Sind die Jurys renommierter Fotopreise in der Lage, Fälschungen zu enttarnen?

Über die Analyse der Raw-Daten und die Arbeit von Bildforensikern lassen sich viele Manipulationen aufdecken. Doch diese können nicht nur in der Nachbearbeitung, sondern in jeder Phase des Entstehungsprozesses geschehen. Deshalb gibt es immer wieder neue Manipulationsskandale, und die Frage nach dem "echten Bild" muss permanent ausgehandelt werden.

Kriegsberichterstatter arbeiten unter schwer vorstellbaren Bedingungen. Ist "objektive Wahrheit" in solchen Situationen überhaupt möglich?

Es gibt keine "objektive Wahrheit", weder im Krieg noch woanders.
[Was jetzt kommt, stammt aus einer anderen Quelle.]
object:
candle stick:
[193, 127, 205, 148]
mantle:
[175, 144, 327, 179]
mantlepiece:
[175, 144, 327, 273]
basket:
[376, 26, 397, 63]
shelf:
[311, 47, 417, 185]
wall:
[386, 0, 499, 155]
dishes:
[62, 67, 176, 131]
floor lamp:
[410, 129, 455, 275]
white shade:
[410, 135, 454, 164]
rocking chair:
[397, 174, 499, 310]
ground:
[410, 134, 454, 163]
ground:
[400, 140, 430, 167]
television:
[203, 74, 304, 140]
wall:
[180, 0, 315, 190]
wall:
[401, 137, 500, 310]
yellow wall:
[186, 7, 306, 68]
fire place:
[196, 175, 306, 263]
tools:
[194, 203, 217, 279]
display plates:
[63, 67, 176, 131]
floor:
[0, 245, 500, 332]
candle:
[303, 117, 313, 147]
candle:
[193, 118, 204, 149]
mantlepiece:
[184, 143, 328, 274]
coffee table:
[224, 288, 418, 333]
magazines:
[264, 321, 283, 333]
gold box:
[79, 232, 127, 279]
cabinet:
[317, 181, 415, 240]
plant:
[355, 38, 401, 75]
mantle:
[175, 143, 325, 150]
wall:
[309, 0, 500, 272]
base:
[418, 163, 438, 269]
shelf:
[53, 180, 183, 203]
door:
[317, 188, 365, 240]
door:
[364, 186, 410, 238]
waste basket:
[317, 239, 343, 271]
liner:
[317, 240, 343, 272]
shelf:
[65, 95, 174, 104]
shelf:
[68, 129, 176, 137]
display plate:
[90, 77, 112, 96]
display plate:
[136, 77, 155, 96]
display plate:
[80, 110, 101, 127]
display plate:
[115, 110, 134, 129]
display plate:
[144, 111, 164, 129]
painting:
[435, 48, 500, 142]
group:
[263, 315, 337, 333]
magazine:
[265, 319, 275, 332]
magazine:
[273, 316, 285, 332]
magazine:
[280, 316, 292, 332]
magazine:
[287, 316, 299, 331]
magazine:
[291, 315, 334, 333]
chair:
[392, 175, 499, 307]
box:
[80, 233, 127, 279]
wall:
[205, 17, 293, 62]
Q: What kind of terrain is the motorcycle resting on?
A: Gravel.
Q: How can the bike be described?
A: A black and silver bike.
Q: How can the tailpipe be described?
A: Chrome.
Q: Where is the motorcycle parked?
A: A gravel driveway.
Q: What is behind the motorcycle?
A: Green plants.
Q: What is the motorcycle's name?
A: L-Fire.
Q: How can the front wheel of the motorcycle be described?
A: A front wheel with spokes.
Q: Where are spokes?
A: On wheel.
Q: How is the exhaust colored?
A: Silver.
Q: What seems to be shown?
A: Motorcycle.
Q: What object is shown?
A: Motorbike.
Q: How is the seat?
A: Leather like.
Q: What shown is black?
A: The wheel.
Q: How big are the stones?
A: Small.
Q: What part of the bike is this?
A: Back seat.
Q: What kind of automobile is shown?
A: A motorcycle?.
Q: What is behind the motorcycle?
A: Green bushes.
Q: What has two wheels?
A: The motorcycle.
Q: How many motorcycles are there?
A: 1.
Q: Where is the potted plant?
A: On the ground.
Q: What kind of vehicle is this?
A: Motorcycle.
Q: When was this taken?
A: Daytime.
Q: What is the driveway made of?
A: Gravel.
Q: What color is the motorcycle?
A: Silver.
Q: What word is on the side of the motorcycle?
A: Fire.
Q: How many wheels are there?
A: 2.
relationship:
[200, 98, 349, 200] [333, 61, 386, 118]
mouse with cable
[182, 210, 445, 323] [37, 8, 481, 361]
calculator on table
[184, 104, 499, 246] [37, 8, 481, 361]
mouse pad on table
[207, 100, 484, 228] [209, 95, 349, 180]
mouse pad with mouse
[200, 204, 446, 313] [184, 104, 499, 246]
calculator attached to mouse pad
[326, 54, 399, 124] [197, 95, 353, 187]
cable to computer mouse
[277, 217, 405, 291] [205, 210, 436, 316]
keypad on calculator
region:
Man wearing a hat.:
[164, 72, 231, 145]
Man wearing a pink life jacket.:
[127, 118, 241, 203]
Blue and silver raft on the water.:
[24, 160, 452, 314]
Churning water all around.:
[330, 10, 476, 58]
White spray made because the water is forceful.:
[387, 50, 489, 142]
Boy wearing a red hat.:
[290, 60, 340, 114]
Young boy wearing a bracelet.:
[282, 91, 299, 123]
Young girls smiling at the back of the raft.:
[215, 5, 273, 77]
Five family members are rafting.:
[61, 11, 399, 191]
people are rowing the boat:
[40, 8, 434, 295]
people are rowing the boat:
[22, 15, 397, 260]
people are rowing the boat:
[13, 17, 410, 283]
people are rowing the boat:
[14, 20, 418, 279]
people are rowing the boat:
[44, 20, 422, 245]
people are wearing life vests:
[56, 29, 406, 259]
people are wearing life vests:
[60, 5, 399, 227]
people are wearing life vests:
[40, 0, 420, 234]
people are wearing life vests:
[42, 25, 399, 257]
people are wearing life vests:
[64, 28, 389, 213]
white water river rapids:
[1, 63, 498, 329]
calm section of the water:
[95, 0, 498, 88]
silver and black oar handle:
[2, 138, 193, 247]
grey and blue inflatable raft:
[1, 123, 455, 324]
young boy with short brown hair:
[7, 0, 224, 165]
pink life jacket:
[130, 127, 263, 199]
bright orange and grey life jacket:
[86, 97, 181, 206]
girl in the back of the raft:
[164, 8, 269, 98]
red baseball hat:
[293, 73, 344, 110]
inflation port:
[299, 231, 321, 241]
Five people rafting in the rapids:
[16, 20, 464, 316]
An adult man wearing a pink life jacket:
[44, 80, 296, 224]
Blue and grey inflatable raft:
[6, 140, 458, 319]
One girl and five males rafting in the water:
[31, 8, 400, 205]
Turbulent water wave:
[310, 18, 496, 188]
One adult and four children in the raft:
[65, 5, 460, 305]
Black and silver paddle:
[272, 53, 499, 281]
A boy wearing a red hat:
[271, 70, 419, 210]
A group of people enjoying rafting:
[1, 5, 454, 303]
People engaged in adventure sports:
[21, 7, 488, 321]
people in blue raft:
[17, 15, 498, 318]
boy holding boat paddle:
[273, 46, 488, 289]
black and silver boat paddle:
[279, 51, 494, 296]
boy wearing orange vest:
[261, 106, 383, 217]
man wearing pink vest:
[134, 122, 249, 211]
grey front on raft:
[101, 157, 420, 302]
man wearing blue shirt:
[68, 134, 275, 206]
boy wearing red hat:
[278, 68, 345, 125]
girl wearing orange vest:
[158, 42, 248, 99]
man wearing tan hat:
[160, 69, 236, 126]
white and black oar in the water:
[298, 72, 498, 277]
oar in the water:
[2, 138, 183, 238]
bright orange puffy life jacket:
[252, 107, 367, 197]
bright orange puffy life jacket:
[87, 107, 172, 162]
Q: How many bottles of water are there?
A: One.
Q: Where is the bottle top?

Wir müssen aufhören, Fotografien mit einem Wahrheitsversprechen in Verbindung zu bringen. Es handelt sich dabei um Annäherungen an Wirklichkeiten und Perspektiven auf Realitäten. Um journalistische Glaubwürdigkeit im Umgang mit Bildern herzustellen, brauchen wir einen neuen Diskurs über die Integrität von Bildern, wir müssen mehr Transparenz zu Bild- und Verwendungsprozessen herstellen, Quellen offenlegen. Fotografen müssen die Begrenztheit dessen, was sie zeigen, kenntlich machen, um Glaubwürdigkeit zu erlangen.